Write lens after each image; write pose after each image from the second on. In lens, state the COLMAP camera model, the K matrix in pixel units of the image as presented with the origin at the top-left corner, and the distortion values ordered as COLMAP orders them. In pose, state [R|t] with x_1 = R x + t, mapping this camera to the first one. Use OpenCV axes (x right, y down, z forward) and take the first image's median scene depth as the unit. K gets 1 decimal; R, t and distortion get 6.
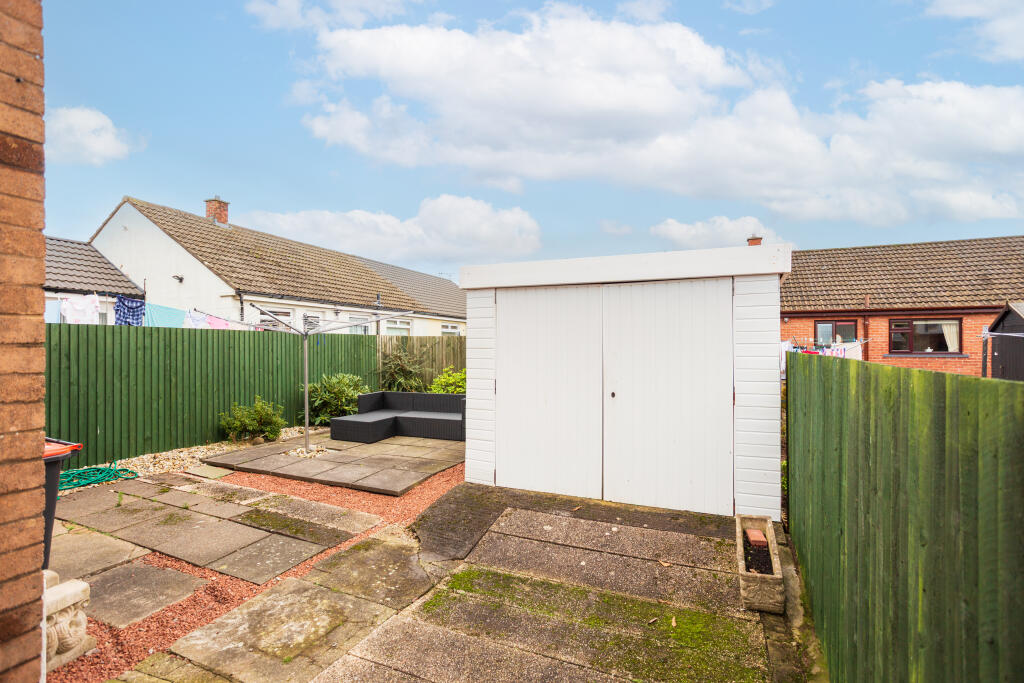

* * *

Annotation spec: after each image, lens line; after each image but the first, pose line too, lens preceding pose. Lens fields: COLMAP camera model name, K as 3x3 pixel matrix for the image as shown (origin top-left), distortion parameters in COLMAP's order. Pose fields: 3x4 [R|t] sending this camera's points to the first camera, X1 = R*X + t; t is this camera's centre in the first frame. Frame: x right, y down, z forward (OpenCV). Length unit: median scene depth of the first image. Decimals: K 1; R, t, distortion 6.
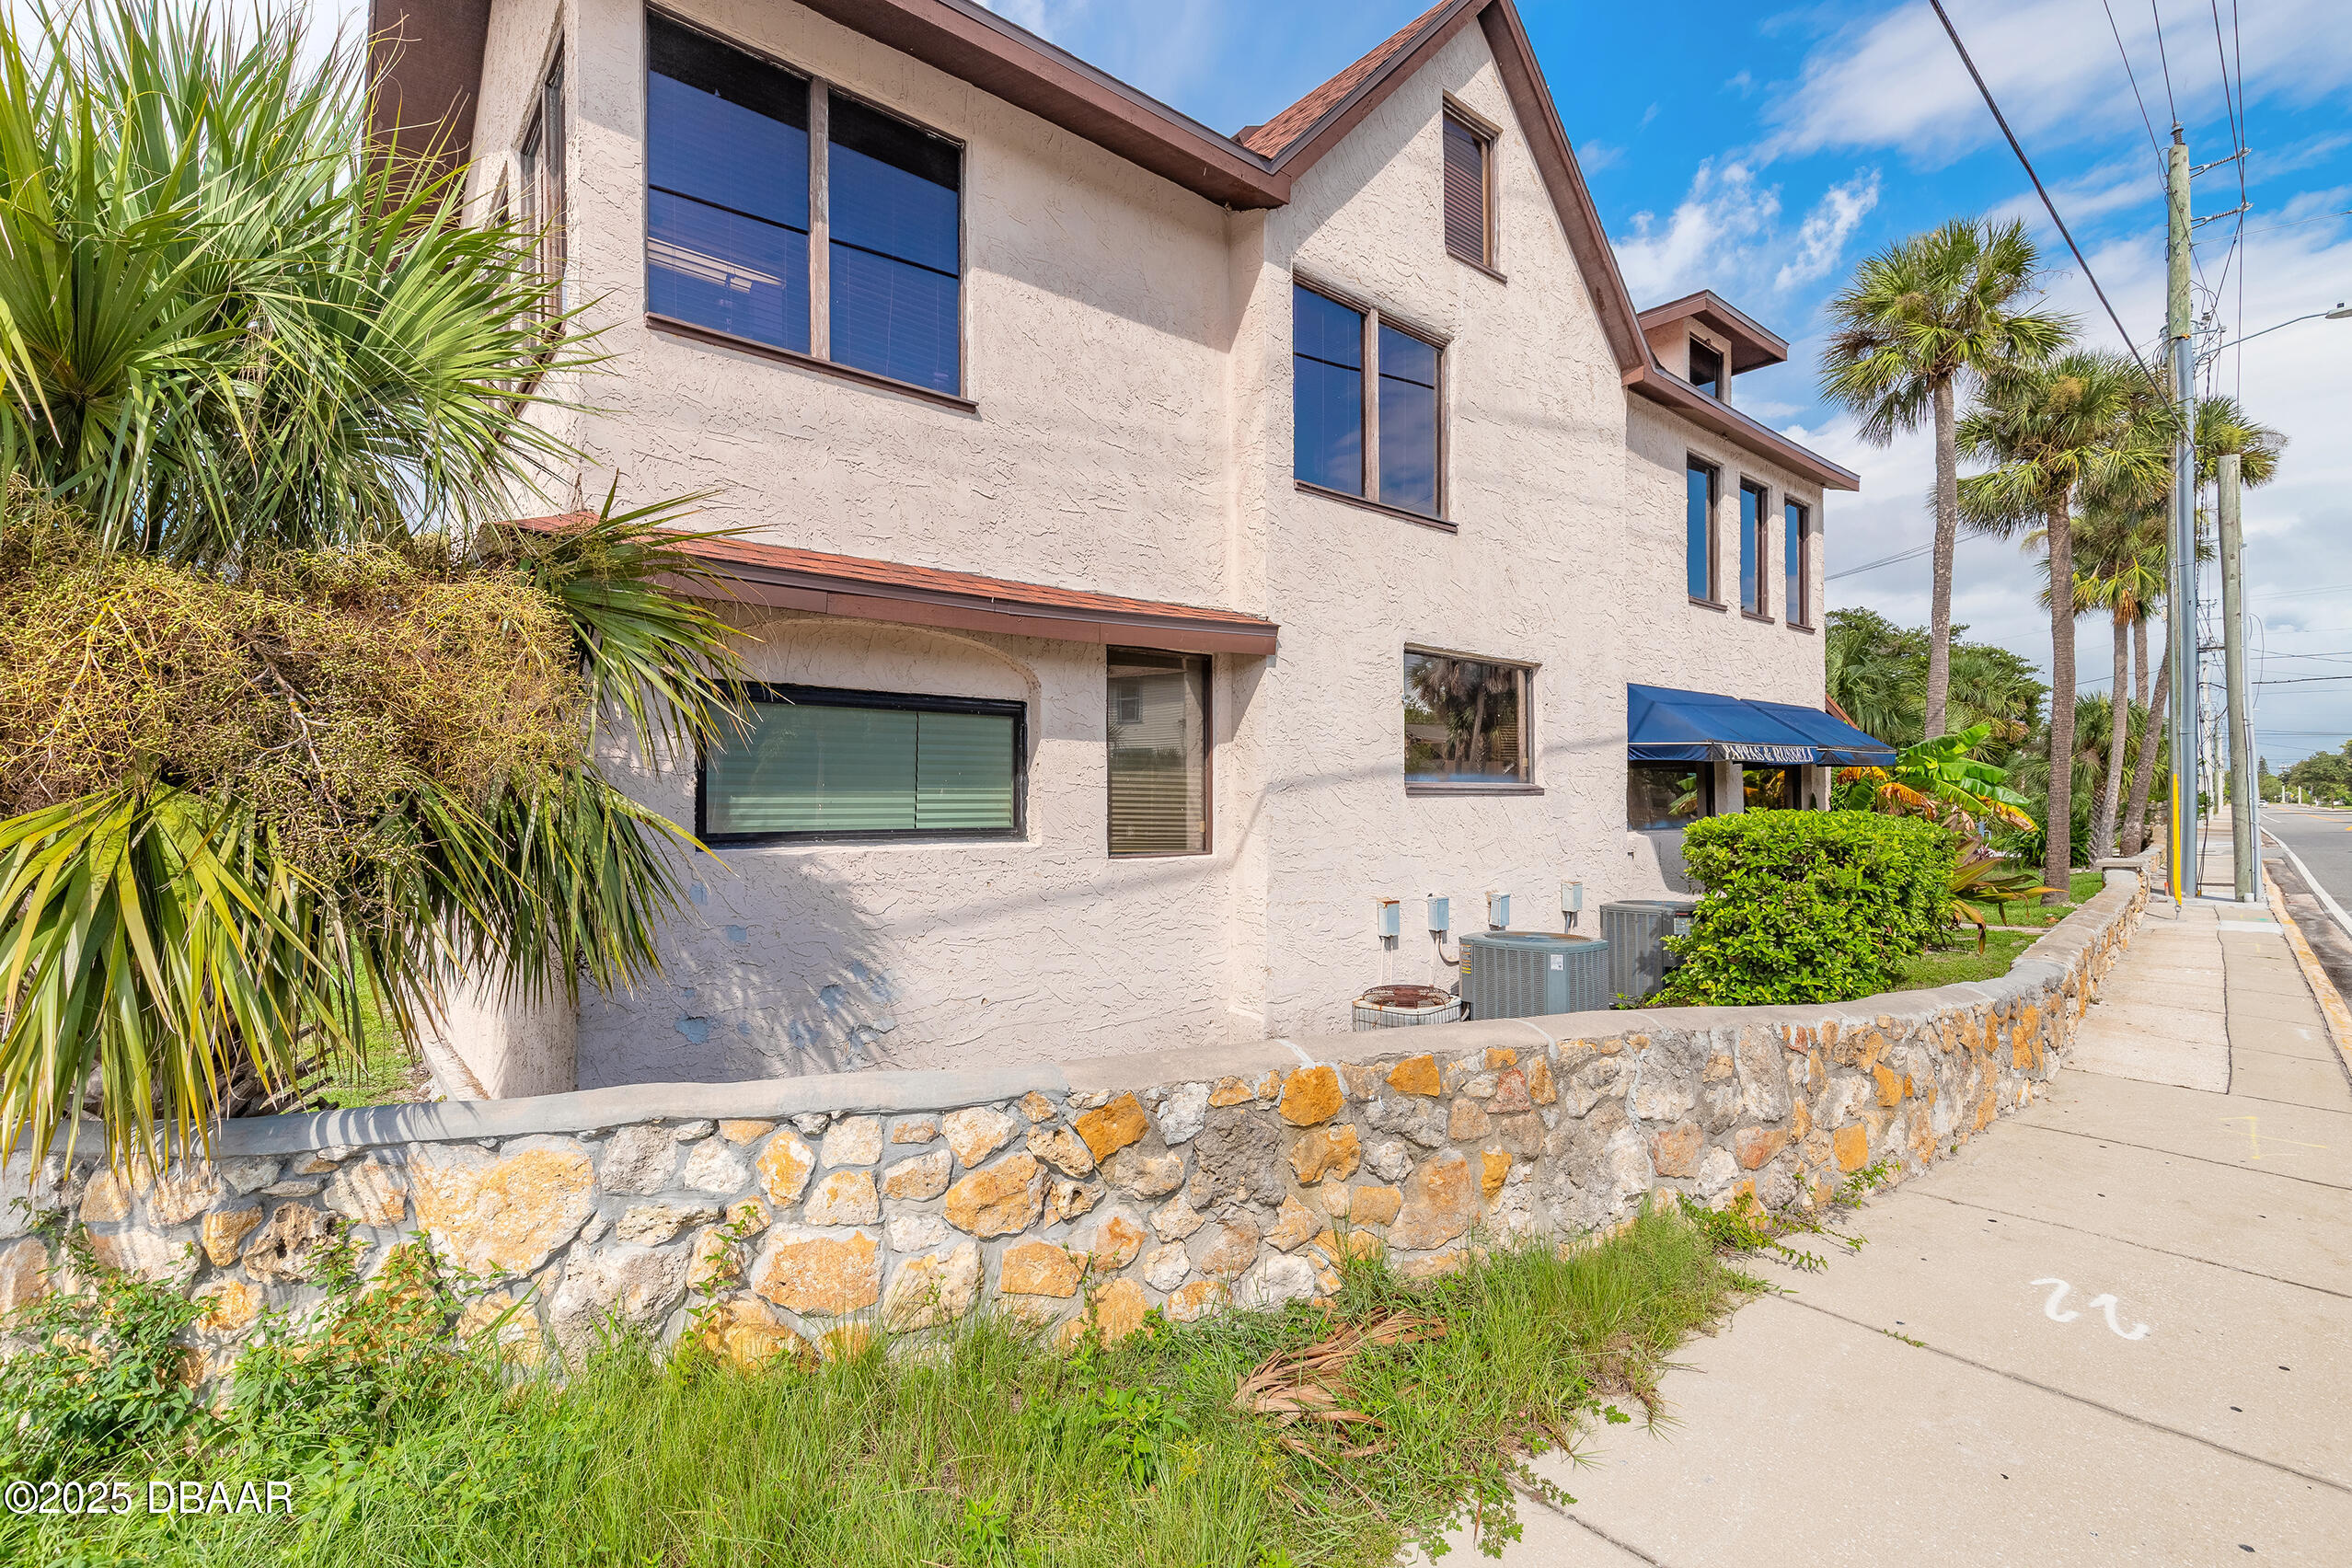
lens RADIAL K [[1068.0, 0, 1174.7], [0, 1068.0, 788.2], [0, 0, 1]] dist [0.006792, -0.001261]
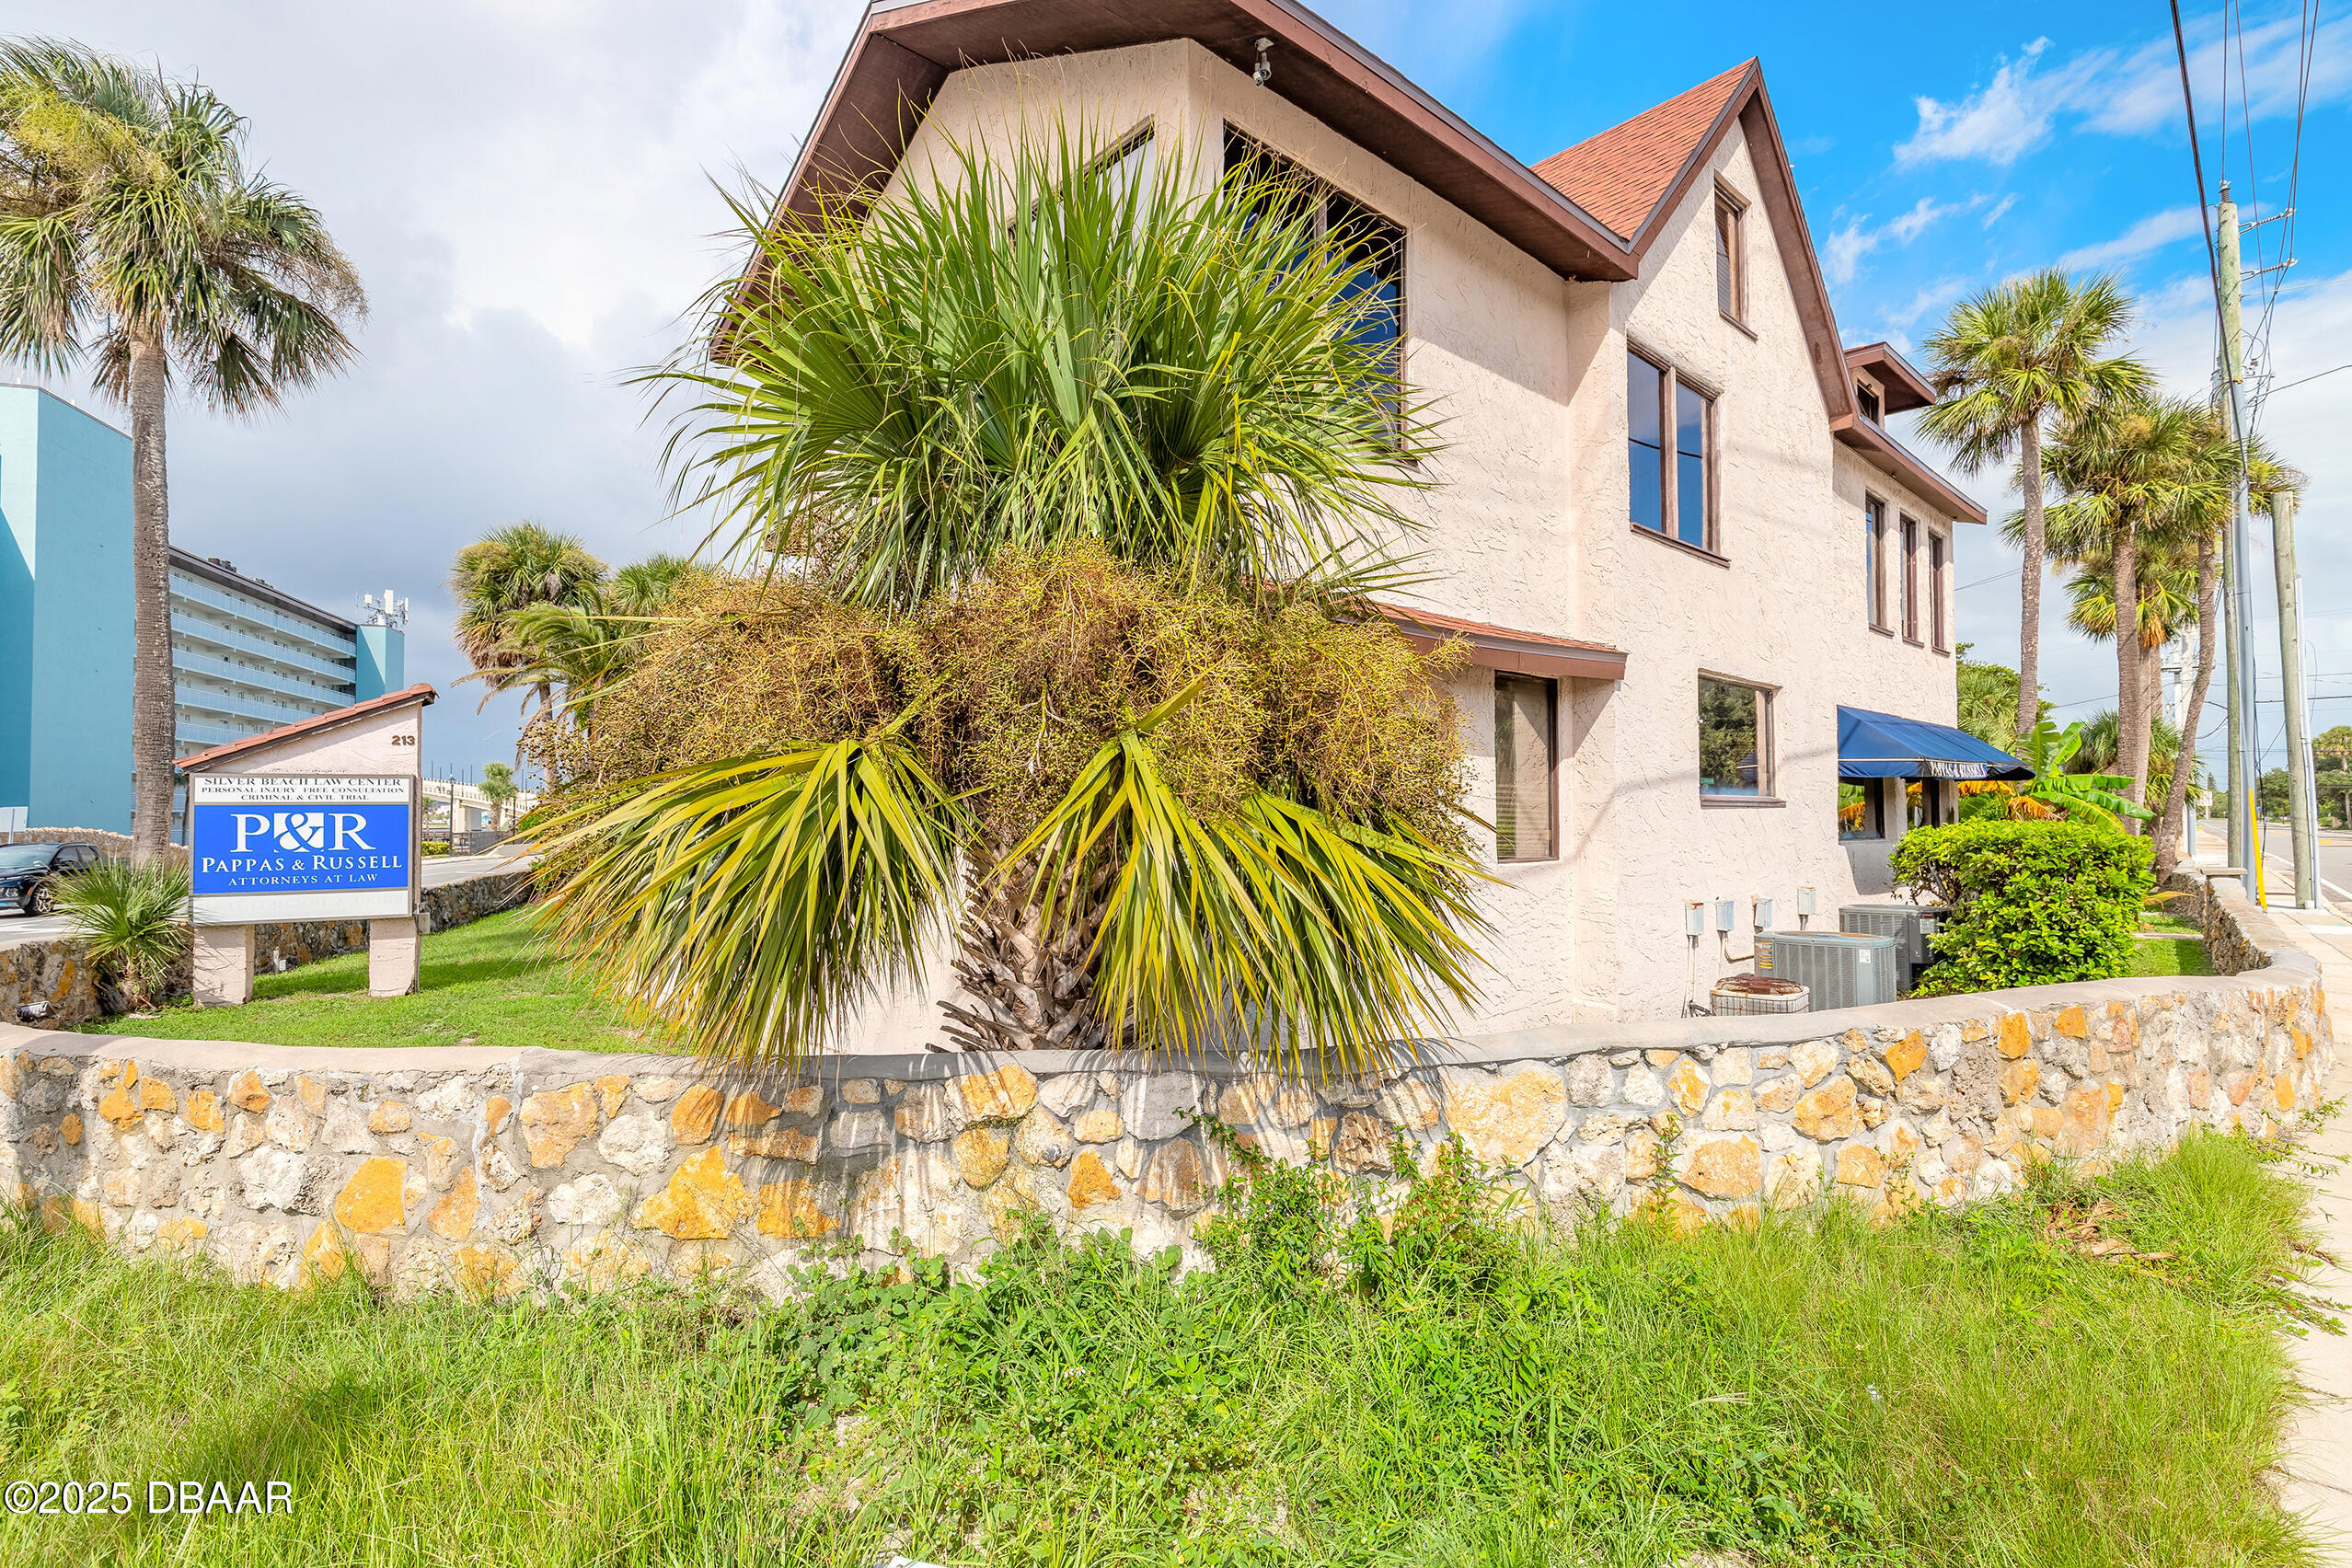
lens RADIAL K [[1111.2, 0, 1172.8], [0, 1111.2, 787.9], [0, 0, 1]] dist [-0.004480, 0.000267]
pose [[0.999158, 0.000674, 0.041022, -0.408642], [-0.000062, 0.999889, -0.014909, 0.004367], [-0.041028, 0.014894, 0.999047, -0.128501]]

- _PROBLEM TO WORK ON_: Copy word for word the lines of the material starting at the line that contains "Annotation spec: after" and ending at the line that contains "dist [0.006792, -0.001261]", leaving the pictures out of your answer.

- _RESPONSE_:
Annotation spec: after each image, lens line; after each image but the first, pose line too, lens preceding pose. Lens fields: COLMAP camera model name, K as 3x3 pixel matrix for the image as shown (origin top-left), distortion parameters in COLMAP's order. Pose fields: 3x4 [R|t] sending this camera's points to the first camera, X1 = R*X + t; t is this camera's centre in the first frame. Frame: x right, y down, z forward (OpenCV). Length unit: median scene depth of the first image. Decimals: K 1; R, t, distortion 6.
lens RADIAL K [[1068.0, 0, 1174.7], [0, 1068.0, 788.2], [0, 0, 1]] dist [0.006792, -0.001261]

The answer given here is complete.